Geography 414/514:  Advanced Geographic Data Analysis
Spring 2008

Exercise 1:  Getting and using R
Finish by Tuesday, Apr. 8

1.  Introduction

The object of this exercise is to install and set up R, and to experiment with some basic procedures. R is actually a computer language (that is quite similar to the S language for data analysis and visualization developed at AT&T's Bell Labs), but is best thought of as an "environment" for producing both numerical and graphical analyses of data.  R has several advantages for us here, because

  • it is "open-source" software (which for our purposes means that it can be freely downloaded);
  • it is available for a number of different operating systems, including Windows, Linux, and Macintosh;
  • by itself is fairly powerful and is extensible (meaning that procedures for analyzing data that don't currently exist can be readily developed);
  • it has the capability for mapping data, an asset not generally available in other statistical software; and
  • it has several add-on "packages" specifically designed for the analysis of spatial data.

R has a fairly steep learning curve, which these exercises are designed to diminish.  The home page for the "R project" is at http://www.r-project.org 

Read through the following before beginning...

2. Getting R

R can be downloaded from one of the "CRAN" (Comprehensive R Archive Network) sites.  In the US, the main site is at http://cran.us.r-project.org/  To download R,

  1. go to a CRAN website, and look in the  "Download and Install R" area.  Click on the appropriate link. 
  2. On the "R for Windows" page, for example, click on the "base" link (which should take you to the "R-2.6.2 for Windows" page (http://cran.us.r-project.org/bin/windows/base).
  3. To begin the download, click on "R-2.6.2-win32.exe", and save that file to your hard disk when prompted.  Saving to the desktop is fine.  (The steps for the other operating systems are a little different, but self-explanatory.) 
  4. To begin the installation, double-click on the downloaded file. 
  5. Select the proposed options in each part of the install dialog, except:
  6. When the "Select Components" screen appears, you might want to check the "PDF Reference Manual" box to install the .pdf versions of the R documentation.

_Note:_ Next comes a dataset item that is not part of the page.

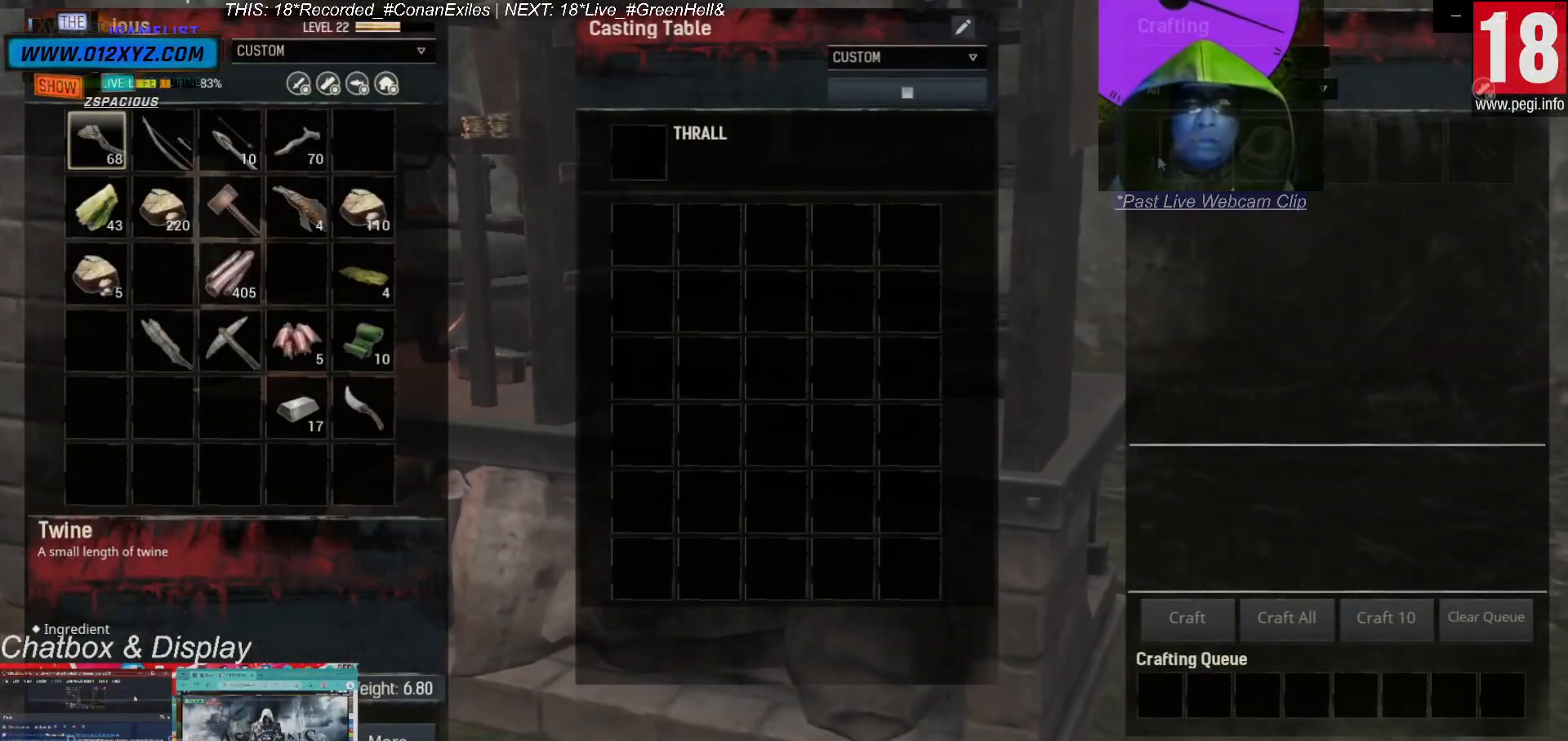
{"keys": [], "mouse": [], "events": []}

There are three "FAQ" pages that contain additional information that may be useful for working out the kinks.  These include

3. Set Up (for Windows)

It will be useful while running R on Windows to create one (or more) "working folders" that R can use to store its internal workspace (which will appear in that folder as a file named .Rdata), and into which you can download or create data sets (e.g. in Excel or ArcGIS), or files containing R "source code" (e.g. using a text editor like TextPad).  Once that folder is created, then a shortcut (icon) on your desktop can be created that points to that working folder while starting up R.

To create a working folder,

  1. start Windows Explorer (right-click on the Start button, and click on "Explore")
  2. browse to or create a new folder that will contain the R data and files (e.g. create a new folder called "geog414" or something).
  3. open that folder by clicking on it, and
  4. create a new folder in the geog414 folder called, for example, "working" (File > New > Folder etc.),
  5. open that folder by clicking on it, and
  6. create another new folder in the \working folder called, for example, "class1".

To create the desktop shortcut,

  1. find the "R 2.6.2" shortcut (icon) in the Start Menu (Start > Programs > R)
  2. right-click on the icon, and copy the shortcut
  3. past the shortcut onto the desktop
  4. right-click on the new shortcut, and click on "Properties"
  5. on the "Shortcut" tab, in the field called "Start in:' enter the full path to the folder you just created (e.g. \geog414\working\class1--you can get this by right-clicking on the working-folder icon, clicking on "Properties" and copying it from the "Target" field) and
  6. on the "General" tab, change the name of the shortcut to the working folder name (e.g. "class1").

If the shortcut has been properly created, you can use it to start R, and it will automatically assume its working folder is the one you created.  Other shortcuts and working folders can be created.

4. Starting R

To start the R "gui" (graphical user interface), just click on the shortcut you just created.  After a brief pause, you shoud see the message:  R version 2.6.2 (2008-02-08) Copyright (C) 2008 The R Foundation for Statistical Computing  ...[Previously saved workspace restored] appear in the "RConsole" window.  You can verify that R is looking at the correct folder by clicking on File > Change dir... on the RGui menu.  If you're in the folder you just created, fine, otherwise you could browse to it here.

See pages 3-4 in Maindonald, Using R for Data Analysis... for a description of what the various menus and windows in the R GUI do.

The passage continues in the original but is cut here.